Or, voici que, dans ces tout derniers temps, cette théorie a été violemment battue en brèche. Plusieurs savans se sont conjurés pour n’en pas laisser un argument debout. Ils ne veulent pas qu’il soit encore parlé d’imaginaires conteurs gallois, ni d’hypothétiques romans anglo-normands. Pour eux, qui dit au moyen âge matière de Bretagne n’entend jamais dire matière celtique en général, ni galloise ou comique, mais toujours matière bretonne, de notre Bretagne armoricaine. Ces contes appartiennent aux Bretons de France, qui les ont directement transmis aux poètes de France. Or, tandis que l’école française attribue au pays de Galles l’origine de ces romans, c’est l’école allemande, menée par un savant celtisant, M. H. Zimmer, qui la revendique pour notre Bretagne française.

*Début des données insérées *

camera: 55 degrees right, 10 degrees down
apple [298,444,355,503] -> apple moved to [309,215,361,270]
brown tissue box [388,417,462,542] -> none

D’après M. Zimmer, les romans de la Table-Ronde nous représentent le développement que prit au cours du haut moyen âge l’épopée nationale transplantée en Gaule par les Bretons qui émigrèrent vers l’Armorique du Ve au VIe siècle de notre ère. Comme ils vécurent en rapports intimes et constans avec leurs voisins normands, ils leur transmirent aisément leurs légendes, — et cette transmission s’opéra par l’intermédiaire des habitans de la zone romanisée de l’Armorique, par les Bretons des anciens diocèses de Dol, de Saint-Malo, de Saint-Brieuc et de Vannes. Les contes bretons ont bien passé la Manche, mais dans un autre sens que l’imagine M. G. Paris. Ce sont des Bretons de France qui les ont portés dans les châteaux normands d’Angleterre, comme ils les colportaient d’ailleurs par les cours de Champagne ou d’Anjou.

Un autre savant allemand, M. Foerster, enchérit encore sur ces idées. Non-seulement ces légendes sont venues directement de

  1. Les plus anciens de ces poèmes anglo-normands sont perdus. Mais on pourrait, selon M. Gaston Paris, en reconstituer quelques-uns par la comparaison des romans de Chrétien de Troyes et des contes gallois connus sous le titre générique de Mabinogion, et qui, les uns et les autres, ne seraient que des remaniemens d’originaux anglo-normands. C’est la partie la plus fortement attaquée, et certes la plus hypothétique, du système de M. G. Paris.